You can put up a very high fence and make the enclosure look like a prison. The chickens will sulk and you'll hate how it looks.
A partial answer is to plant what chickens don't eat. Anything they do like you stake and net the individual plants.
I can grow potatoes, onions, garlic, certain types of beans, courgettes, peppers, carrots, artichokes just to mention a few and mostly they survive well and produce.

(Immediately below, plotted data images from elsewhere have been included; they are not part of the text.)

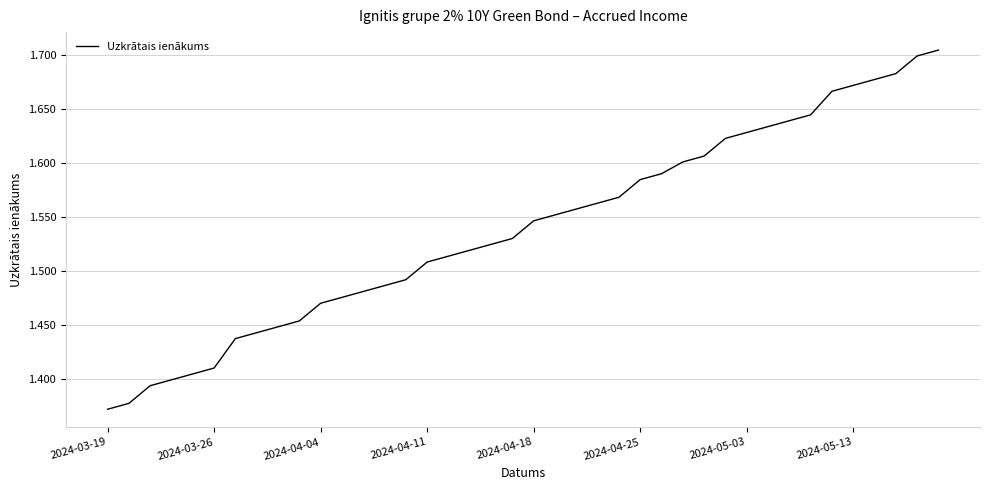

How many lines are shown in the chart?

1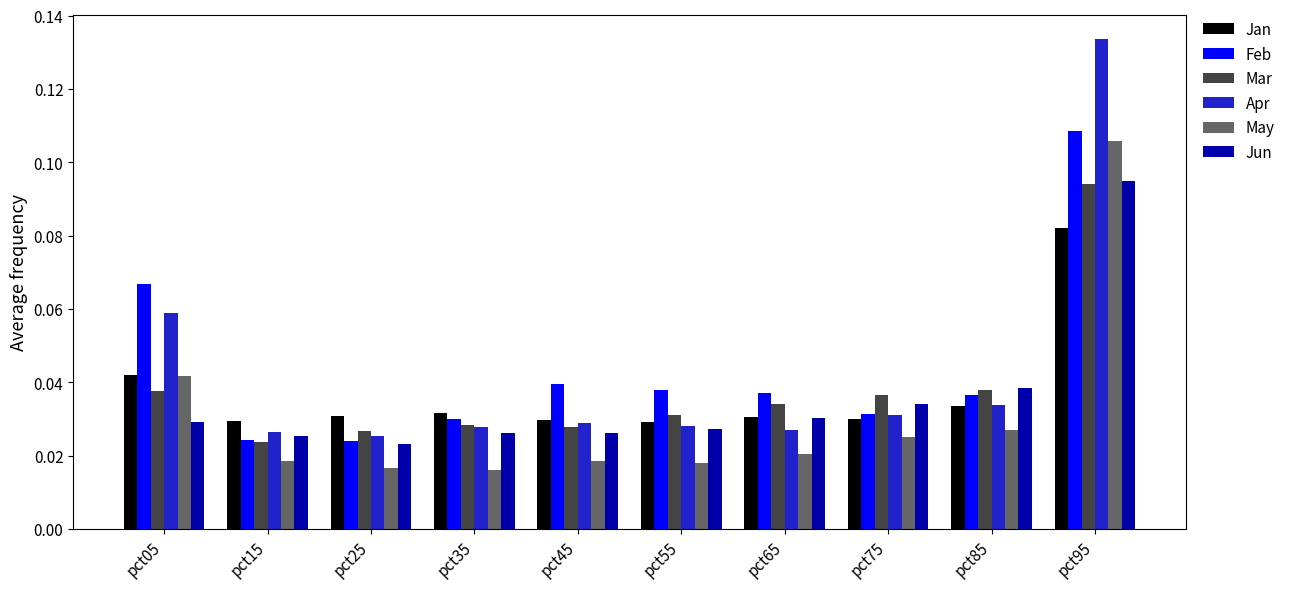

Which label corresponds to the largest value in the chart?

pct95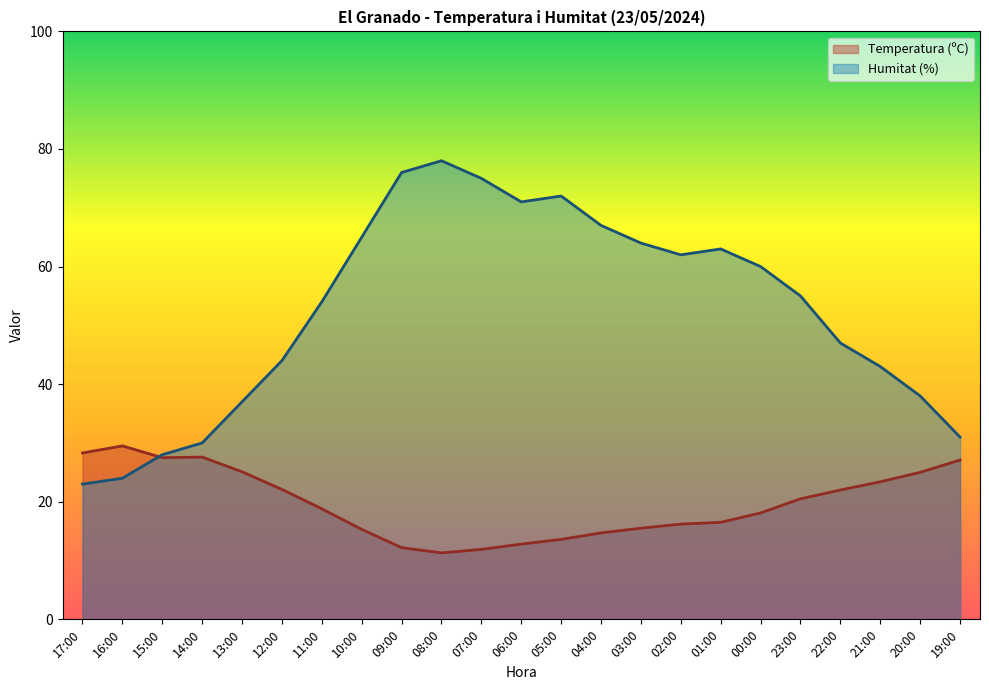

What is the minimum value for Temperatura (ºC)?

11.3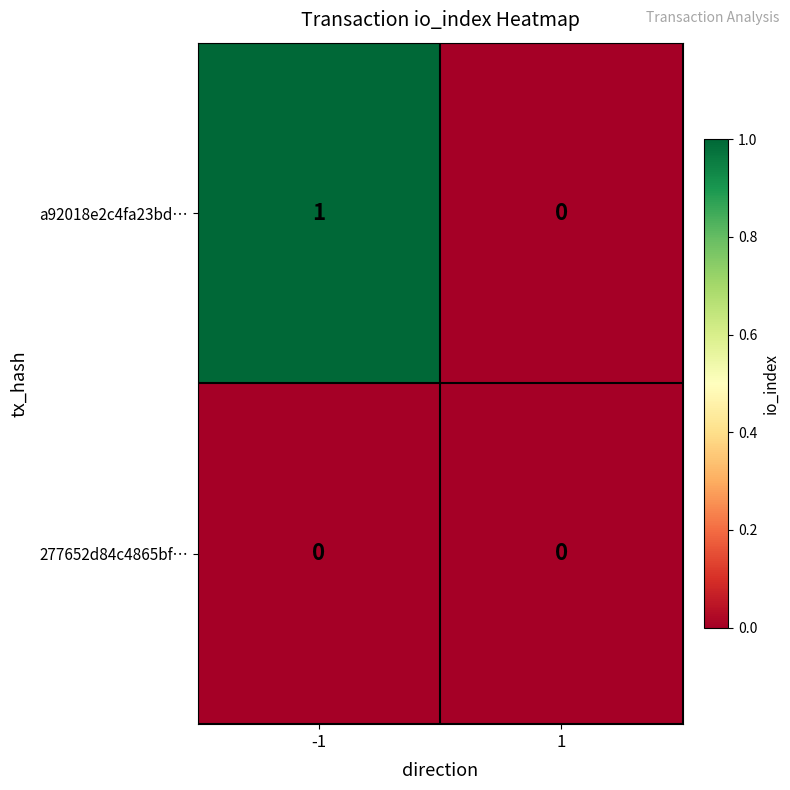

Reading left to right, what are all the values shown in this chart?

a92018e2c4fa23bd…: -1=1	1=0
277652d84c4865bf…: -1=0	1=0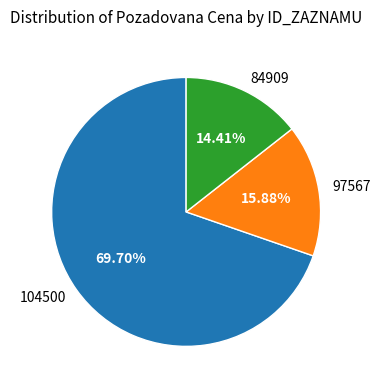

Does 104500 represent more than half of the total?

Yes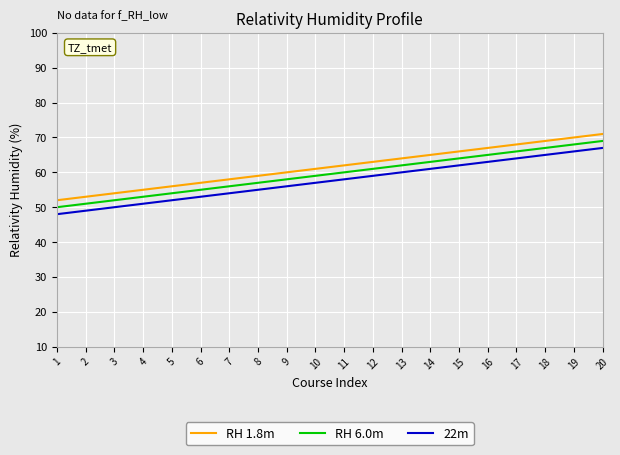

At how many categories does at least one series exceed 51?

20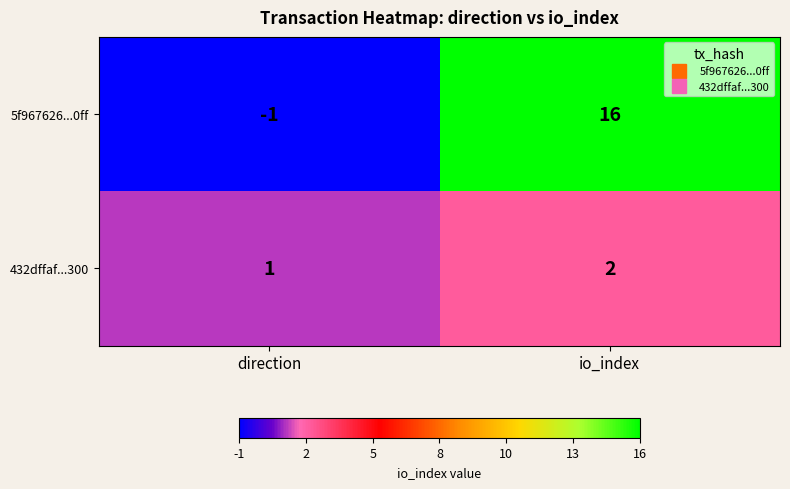

True or false: 432dffaf...300 has a value of 3 at io_index.

False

Tomatoes, lettuce, soft fruits, melons (if they split) and a number of herbs are just too much of a temptation and need protection.
 
You can google "chickens in the garden" to see people that have built wire tunnels to put between the rows. Keeps the walkways clean and fertilizes the garden a little, but you have to move the tunnels every once in a while. But beware on Youtube, there are all kinds of crazy ideas that I thought were pretty dumb.
 
Our chickens have several acres to free range. And for most of the gardening season (in years past), they left the garden alone, so we thought we were home free. But the day before the tomatoes were ripe enough for US to pick, those clever girls decided they were PERFECT for a chicken-peckin' party! And over the 4-foot fence they went! Sigh. So what we have now is a nice big chicken yard with lilies in it, which (knock on wood!) they don't bother, and a teeny, tiny fenced-in area with two tomato plants in buckets - and fingers crossed, lol!